Cristiane enfatiza ainda que, como os orçamentos dos projetos culturais são previamente aprovados, todas as prestações de contas estão entregues. De acordo com ela, por isso não faz tanto sentido a alegação de Bolsonaro de que não há transparência na execução das leis Paulo Gustavo e Aldir Blanc.
“Se você quer continuar fazendo um projeto, precisa entregar a sua prestação de contas. Logo, todas elas estão entregues, se o governo não analisou, isso não é um problema dos produtores culturais, é uma questão para quem não fez a análise”, afirma a especialista.
A importância da cultura para o país
O setor cultural é de suma importância não só para as atividades realizadas por produtores e artistas, como também para alavancar áreas correlatas, como a economia e o turismo, como destaca Aline Akemi.
“Este setor tem uma capacidade muito grande de empregar pessoas e de mudar efetivamente a economia, seja por meio da venda de passagens aéreas em paralelo ao setor de turismo, como também a partir do recolhimento de impostos, que é muito expressivo na cultura.”
No âmbito econômico, a cultura representa cerca de 2.6% do PIB brasileiro e emprega um total de 2,5 milhões de pessoas envolvidas nos eventos.
Para além disso, o Brasil tem na sua essência a criatividade e a produção cultural, sendo reconhecido internacionalmente por isso.
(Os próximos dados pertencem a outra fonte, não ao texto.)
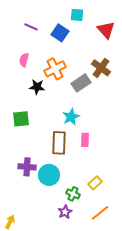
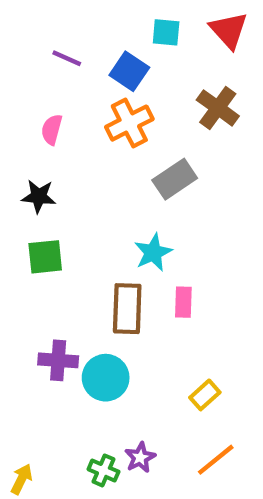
red triangle: (106, 30) -> (229, 30), moved
brown cross: (101, 68) -> (218, 108), moved
orange cross: (55, 69) -> (129, 123), moved
black star: (37, 87) -> (39, 196), moved
green cross: (73, 194) -> (103, 470), moved

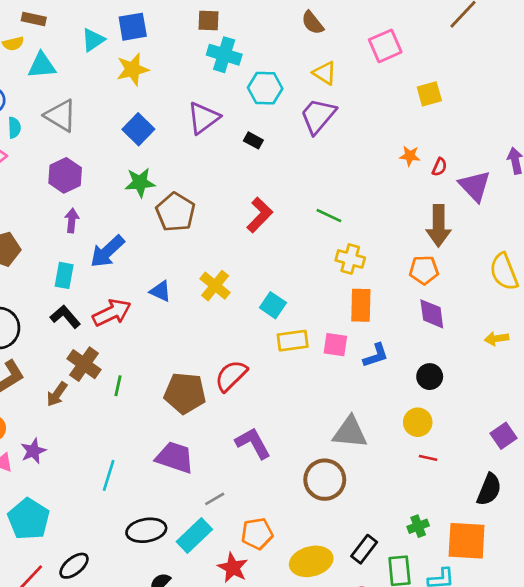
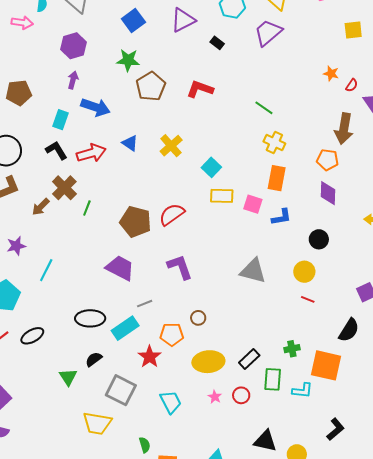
red L-shape: (260, 215) -> (200, 89), moved, turned -124
blue arrow: (107, 251) -> (95, 107), turned -128
cyan line: (109, 475) -> (46, 270), moved
brown circle: (325, 480) -> (198, 318), moved, size x0.5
Cristiane Olivieri, inclusive, usa a Constituição brasileira para dar luz à importância das atividades culturais no país.
“A Constituição diz que a cultura é um direito individual, assim como os direitos à saúde e à educação. E, portanto, cabe ao Estado apoiar a cultura e a sua diversidade, sem censura, mantendo a liberdade de expressão, o financiamento, o apoio e a garantia de realização das atividades.”